### SOURCE MATERIAL
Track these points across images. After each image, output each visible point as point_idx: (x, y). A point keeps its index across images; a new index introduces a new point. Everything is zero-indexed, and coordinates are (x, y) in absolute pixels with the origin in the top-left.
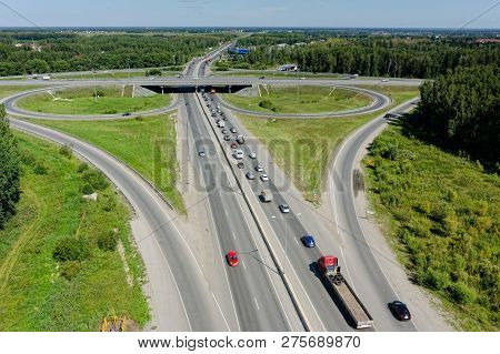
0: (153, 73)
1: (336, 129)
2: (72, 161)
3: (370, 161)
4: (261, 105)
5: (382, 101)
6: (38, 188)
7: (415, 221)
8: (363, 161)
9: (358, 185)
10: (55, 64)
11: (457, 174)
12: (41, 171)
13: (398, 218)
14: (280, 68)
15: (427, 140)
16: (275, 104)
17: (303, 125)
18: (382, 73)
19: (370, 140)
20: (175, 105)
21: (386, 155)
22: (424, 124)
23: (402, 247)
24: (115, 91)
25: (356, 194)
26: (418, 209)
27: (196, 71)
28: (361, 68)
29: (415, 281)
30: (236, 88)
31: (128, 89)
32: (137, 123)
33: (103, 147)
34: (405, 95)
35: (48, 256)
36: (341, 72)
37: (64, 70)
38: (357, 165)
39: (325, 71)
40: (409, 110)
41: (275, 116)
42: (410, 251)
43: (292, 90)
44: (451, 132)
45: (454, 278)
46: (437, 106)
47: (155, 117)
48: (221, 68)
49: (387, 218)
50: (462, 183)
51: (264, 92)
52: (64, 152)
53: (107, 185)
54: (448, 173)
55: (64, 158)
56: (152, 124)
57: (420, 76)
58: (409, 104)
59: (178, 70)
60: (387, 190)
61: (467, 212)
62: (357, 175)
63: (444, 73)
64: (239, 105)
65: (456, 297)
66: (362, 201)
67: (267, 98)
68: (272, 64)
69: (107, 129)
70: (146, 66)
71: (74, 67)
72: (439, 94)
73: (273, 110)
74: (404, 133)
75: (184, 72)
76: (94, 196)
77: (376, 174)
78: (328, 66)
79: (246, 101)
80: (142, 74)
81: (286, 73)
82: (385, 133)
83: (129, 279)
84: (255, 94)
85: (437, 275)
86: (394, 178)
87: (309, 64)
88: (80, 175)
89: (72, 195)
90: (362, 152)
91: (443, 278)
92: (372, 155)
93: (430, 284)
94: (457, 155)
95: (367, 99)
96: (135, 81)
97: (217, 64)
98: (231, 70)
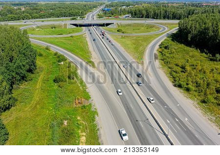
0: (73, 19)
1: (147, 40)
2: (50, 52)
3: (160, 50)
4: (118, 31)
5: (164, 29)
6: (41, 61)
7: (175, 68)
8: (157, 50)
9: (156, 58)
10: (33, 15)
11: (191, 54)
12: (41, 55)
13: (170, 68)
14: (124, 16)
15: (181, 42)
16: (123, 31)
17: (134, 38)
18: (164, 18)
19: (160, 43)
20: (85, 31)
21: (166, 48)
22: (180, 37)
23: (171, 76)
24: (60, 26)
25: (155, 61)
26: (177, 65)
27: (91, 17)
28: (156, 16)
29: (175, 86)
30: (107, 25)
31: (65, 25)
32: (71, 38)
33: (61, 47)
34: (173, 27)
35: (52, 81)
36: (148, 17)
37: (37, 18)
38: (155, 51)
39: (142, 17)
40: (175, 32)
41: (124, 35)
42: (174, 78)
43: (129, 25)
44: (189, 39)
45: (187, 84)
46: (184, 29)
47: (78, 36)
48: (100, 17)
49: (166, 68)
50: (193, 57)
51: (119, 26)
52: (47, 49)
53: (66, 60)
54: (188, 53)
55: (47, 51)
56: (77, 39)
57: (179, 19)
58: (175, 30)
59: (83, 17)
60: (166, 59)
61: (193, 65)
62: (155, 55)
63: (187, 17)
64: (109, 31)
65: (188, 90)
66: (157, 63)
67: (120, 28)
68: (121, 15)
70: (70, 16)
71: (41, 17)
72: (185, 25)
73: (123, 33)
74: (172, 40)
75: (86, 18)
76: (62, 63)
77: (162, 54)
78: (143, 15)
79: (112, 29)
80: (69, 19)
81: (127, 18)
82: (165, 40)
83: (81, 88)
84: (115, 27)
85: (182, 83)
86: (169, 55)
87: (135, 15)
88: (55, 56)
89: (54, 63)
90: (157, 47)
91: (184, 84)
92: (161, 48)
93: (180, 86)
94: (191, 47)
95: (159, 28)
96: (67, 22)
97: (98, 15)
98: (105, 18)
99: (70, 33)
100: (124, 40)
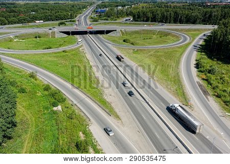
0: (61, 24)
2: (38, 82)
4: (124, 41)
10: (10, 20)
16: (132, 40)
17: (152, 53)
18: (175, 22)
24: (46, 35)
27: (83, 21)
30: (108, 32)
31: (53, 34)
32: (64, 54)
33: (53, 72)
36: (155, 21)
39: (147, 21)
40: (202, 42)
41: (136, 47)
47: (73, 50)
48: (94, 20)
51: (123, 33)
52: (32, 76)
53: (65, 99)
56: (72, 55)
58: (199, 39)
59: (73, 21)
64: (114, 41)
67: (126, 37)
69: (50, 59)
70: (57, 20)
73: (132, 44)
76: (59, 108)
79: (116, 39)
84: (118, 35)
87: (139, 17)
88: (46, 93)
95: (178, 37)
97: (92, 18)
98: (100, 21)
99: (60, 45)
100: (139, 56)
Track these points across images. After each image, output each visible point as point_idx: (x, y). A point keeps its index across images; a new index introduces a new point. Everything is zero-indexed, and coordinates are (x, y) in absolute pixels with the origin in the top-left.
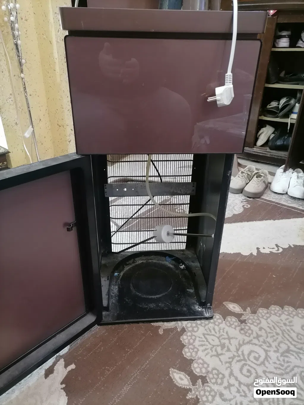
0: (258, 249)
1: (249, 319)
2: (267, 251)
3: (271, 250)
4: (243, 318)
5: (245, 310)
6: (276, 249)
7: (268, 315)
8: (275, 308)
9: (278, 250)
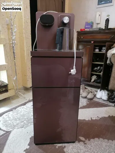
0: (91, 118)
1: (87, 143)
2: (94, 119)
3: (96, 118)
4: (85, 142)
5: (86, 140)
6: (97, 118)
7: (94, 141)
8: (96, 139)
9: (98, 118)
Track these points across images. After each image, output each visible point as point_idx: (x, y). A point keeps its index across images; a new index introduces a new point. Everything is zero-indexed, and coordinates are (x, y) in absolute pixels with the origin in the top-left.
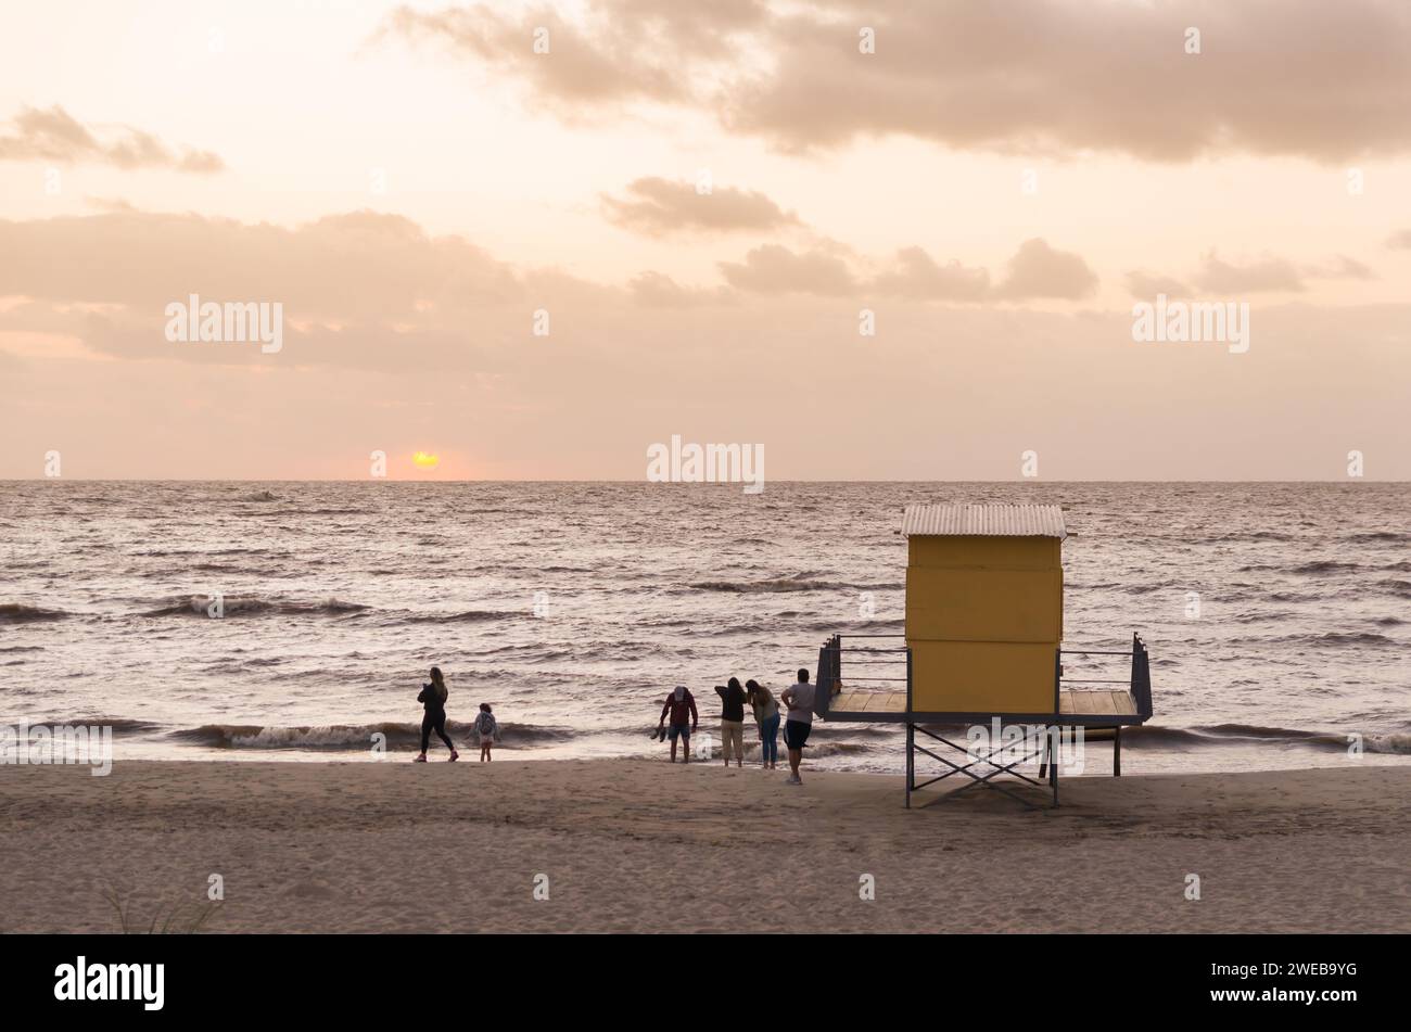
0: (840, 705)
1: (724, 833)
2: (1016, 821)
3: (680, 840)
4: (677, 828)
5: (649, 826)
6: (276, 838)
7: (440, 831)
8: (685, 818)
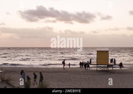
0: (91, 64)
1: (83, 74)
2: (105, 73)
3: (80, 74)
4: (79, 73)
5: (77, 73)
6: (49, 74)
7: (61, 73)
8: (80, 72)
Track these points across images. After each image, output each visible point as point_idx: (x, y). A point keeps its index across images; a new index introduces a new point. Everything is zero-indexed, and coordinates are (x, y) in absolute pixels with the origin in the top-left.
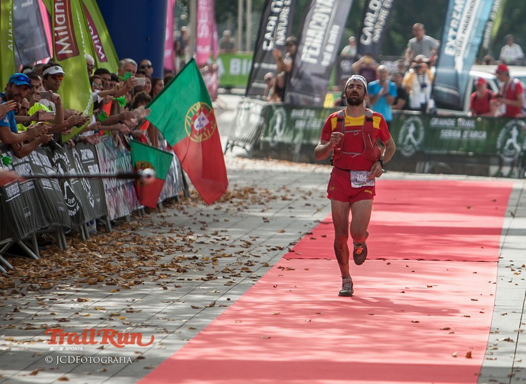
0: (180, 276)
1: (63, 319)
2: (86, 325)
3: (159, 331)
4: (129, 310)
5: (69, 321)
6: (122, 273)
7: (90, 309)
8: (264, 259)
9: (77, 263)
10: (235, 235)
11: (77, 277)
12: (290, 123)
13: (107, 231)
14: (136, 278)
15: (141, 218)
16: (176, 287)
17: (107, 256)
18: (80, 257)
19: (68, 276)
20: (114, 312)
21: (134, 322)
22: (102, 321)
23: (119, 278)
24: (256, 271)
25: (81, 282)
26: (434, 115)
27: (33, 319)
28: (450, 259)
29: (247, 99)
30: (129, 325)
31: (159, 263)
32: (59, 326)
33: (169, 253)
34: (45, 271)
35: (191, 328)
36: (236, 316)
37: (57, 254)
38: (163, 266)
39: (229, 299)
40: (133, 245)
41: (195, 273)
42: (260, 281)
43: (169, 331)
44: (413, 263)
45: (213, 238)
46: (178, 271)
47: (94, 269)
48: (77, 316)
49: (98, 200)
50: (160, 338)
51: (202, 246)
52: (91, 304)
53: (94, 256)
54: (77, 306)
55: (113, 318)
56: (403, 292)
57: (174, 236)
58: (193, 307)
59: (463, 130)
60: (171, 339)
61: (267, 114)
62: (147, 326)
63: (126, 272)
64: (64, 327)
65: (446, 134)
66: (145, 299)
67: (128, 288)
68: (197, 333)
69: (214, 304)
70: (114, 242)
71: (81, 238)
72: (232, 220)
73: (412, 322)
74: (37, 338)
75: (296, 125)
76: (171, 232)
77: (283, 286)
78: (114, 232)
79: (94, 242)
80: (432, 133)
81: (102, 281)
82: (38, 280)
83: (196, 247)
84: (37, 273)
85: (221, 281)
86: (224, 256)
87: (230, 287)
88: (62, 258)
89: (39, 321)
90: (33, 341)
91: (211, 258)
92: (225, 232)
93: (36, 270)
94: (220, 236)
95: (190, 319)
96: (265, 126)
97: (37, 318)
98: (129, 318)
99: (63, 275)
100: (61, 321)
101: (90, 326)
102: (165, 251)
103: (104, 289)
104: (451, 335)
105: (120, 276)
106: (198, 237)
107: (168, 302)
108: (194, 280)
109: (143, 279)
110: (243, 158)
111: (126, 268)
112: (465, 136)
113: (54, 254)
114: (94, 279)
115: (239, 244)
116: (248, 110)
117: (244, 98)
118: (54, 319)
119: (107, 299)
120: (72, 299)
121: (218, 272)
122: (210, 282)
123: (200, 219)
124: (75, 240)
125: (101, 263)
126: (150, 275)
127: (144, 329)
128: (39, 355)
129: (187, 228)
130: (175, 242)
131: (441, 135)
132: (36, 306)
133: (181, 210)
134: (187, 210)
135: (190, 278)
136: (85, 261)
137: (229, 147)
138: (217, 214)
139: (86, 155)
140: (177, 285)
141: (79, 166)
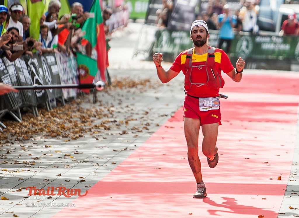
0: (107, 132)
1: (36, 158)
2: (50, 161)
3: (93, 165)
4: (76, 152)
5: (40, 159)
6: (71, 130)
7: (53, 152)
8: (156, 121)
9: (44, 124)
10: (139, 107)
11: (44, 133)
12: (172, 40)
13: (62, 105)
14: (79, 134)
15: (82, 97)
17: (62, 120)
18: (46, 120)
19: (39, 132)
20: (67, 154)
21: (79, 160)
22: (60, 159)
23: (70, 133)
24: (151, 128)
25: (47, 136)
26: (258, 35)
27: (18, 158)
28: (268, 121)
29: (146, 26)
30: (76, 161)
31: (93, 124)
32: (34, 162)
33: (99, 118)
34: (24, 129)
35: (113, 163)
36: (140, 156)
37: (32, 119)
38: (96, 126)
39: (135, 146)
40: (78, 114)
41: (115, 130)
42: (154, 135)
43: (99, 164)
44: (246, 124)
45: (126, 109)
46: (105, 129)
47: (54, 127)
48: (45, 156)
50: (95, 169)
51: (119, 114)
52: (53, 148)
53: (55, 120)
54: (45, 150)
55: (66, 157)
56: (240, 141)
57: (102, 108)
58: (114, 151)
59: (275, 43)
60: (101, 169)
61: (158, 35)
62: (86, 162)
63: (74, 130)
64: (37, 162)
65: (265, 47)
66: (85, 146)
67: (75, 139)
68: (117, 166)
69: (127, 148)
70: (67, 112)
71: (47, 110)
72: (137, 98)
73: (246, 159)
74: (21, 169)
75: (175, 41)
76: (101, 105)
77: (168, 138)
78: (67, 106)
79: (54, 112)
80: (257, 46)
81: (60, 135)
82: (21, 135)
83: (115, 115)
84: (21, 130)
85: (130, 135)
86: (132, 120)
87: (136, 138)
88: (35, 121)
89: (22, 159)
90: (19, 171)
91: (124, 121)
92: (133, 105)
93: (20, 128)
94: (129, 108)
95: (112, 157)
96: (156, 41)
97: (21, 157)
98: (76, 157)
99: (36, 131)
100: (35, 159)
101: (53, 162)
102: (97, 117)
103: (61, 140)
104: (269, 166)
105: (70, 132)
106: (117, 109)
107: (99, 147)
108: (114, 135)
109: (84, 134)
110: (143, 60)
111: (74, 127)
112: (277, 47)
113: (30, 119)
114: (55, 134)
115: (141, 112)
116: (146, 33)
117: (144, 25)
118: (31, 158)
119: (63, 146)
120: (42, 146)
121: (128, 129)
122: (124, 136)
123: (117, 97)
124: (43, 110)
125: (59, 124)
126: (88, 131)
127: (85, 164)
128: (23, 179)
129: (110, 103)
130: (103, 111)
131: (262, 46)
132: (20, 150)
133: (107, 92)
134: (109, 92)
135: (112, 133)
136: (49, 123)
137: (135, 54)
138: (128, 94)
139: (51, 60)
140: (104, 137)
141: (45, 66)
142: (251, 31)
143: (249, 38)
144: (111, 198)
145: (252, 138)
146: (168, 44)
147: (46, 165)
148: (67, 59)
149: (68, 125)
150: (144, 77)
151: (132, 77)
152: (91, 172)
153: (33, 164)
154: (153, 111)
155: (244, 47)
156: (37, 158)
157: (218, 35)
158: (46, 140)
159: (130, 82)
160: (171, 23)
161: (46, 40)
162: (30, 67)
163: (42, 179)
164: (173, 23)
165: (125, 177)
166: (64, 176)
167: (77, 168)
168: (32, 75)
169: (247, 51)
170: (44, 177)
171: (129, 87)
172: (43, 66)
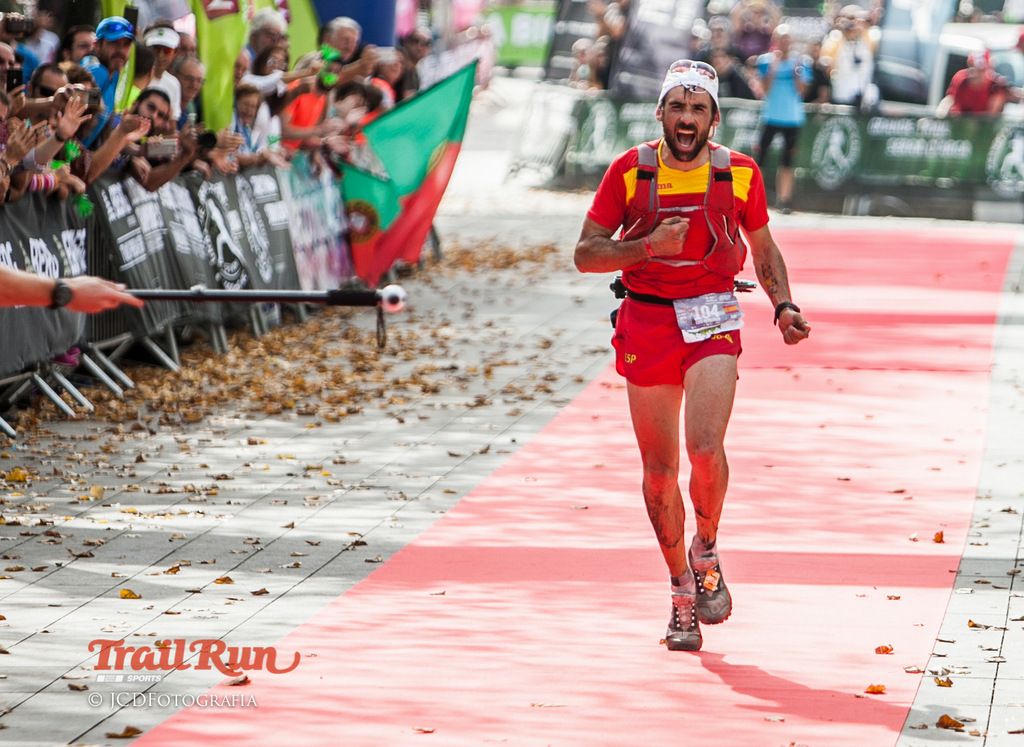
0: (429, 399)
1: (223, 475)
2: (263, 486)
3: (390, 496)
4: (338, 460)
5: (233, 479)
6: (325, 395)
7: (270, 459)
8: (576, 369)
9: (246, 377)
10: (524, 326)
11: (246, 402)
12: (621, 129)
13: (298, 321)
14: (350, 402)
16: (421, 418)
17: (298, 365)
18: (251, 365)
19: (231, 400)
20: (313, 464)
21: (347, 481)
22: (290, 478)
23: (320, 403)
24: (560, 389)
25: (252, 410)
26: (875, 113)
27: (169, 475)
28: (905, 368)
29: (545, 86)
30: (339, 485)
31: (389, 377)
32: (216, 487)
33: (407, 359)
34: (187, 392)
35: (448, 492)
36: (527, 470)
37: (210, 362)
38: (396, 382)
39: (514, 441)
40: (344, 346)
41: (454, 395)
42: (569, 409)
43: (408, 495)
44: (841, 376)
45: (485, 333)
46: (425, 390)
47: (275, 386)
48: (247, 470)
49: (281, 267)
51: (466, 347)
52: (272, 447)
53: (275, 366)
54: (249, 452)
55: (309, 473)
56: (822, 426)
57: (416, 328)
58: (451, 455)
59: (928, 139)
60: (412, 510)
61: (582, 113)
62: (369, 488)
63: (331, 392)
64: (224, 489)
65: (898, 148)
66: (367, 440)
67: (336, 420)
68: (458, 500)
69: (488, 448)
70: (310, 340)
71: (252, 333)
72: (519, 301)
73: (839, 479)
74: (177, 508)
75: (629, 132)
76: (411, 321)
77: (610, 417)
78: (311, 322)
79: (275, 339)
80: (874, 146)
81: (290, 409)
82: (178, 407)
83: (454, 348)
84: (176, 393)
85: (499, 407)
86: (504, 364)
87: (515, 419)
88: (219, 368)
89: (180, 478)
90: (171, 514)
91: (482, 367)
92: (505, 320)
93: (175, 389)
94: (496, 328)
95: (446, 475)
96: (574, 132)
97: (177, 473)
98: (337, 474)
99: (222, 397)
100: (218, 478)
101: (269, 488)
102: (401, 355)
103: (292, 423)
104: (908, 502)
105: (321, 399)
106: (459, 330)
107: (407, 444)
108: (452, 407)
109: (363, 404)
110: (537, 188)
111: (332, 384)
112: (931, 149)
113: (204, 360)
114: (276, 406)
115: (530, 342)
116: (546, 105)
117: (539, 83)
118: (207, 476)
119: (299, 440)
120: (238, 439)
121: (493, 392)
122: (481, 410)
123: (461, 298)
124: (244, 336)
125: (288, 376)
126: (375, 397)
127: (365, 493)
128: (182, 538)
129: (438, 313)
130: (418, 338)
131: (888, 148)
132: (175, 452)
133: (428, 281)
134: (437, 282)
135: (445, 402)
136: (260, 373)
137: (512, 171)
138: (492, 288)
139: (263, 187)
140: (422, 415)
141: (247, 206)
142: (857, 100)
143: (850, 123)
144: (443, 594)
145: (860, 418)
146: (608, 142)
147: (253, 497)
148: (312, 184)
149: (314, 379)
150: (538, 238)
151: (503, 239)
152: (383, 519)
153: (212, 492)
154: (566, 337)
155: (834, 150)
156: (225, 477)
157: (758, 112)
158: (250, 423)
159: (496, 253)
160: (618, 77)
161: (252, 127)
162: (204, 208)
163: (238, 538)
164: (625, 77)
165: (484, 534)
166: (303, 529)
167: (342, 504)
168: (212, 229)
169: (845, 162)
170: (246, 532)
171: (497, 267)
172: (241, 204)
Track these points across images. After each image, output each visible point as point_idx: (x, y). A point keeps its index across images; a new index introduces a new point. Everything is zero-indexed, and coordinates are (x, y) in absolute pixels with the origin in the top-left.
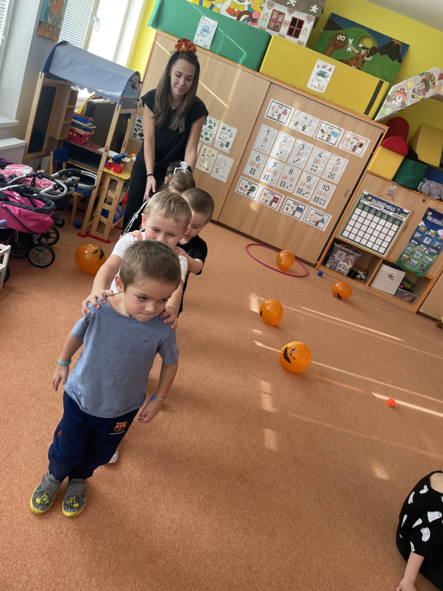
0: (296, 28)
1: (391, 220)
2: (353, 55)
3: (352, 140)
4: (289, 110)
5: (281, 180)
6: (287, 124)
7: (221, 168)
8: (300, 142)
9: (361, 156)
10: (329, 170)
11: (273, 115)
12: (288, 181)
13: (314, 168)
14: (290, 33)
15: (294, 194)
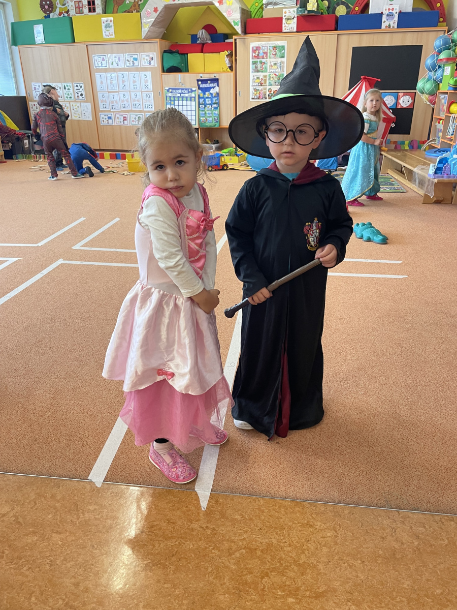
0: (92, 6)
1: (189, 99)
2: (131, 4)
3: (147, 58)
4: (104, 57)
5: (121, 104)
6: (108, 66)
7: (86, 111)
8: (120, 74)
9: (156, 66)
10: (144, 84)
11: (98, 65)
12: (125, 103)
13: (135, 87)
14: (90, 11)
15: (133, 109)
######
▶ _ABOUT THIS TASK_
Arrange the lines from the first one through the line containing "11: (457, 174)", inclusive, as a Markdown table with the columns Row and Line. Skip blank lines and leave the pictures out.

▶ _EXERCISE RESPONSE_
| Row | Line |
|---|---|
| 1 | Track these points across images. After each image, output each visible point as point_idx: (x, y). A point keeps its index across images; a new index introduces a new point. Everything is zero-indexed, and coordinates are (x, y) in absolute pixels with the origin in the top-left. |
| 2 | 0: (153, 73) |
| 3 | 1: (336, 129) |
| 4 | 2: (72, 161) |
| 5 | 3: (370, 161) |
| 6 | 4: (261, 105) |
| 7 | 5: (382, 101) |
| 8 | 6: (38, 188) |
| 9 | 7: (415, 221) |
| 10 | 8: (363, 161) |
| 11 | 9: (358, 185) |
| 12 | 10: (55, 64) |
| 13 | 11: (457, 174) |